La société Gilbert Chon et fils n'établit pas en quoi elle aurait subi un préjudice d'ordre moral du fait des explications, qu'elle a été contrainte de fournir à la société Det Danske à propos de l'intervention de la société France Contentieux et des agissements de son agent commercial ; le jugement entrepris doit ainsi être confirmé en ce qu'il l'a déboutée de sa demande de paiement de dommages et intérêts de ce chef.

Succombant sur son appel, M. Boot doit être condamné aux dépens, ainsi qu'à payer à la société Gilbert Chon et fils la somme de 1 500 euro au titre des frais exposés et non compris dans les dépens, sur le fondement de l'article 700 du Code de procédure civile.

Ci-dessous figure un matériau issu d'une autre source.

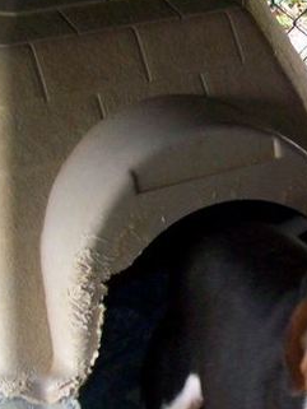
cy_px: 185
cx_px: 434
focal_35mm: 86
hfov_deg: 16.0
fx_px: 1016
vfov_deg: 22.7
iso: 200
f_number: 2.7
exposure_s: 1/145
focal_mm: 6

Par ces motifs : LA COUR, Confirme en toutes ses dispositions le jugement du Tribunal de grande instance de Montpellier en date du 20 janvier 2011, Y ajoutant, Dit que la somme de 1 080 euro produira intérêts au taux légal à compter du 17 février 2009, Condamne M. Boot aux dépens d'appel, ainsi qu'à payer à la société Gilbert Chon et fils la somme de 1 500 euro sur le fondement de l'article 700 du Code de procédure civile, Dit que les dépens d'appel seront recouvrés conformément aux dispositions de l'article 699 du même Code.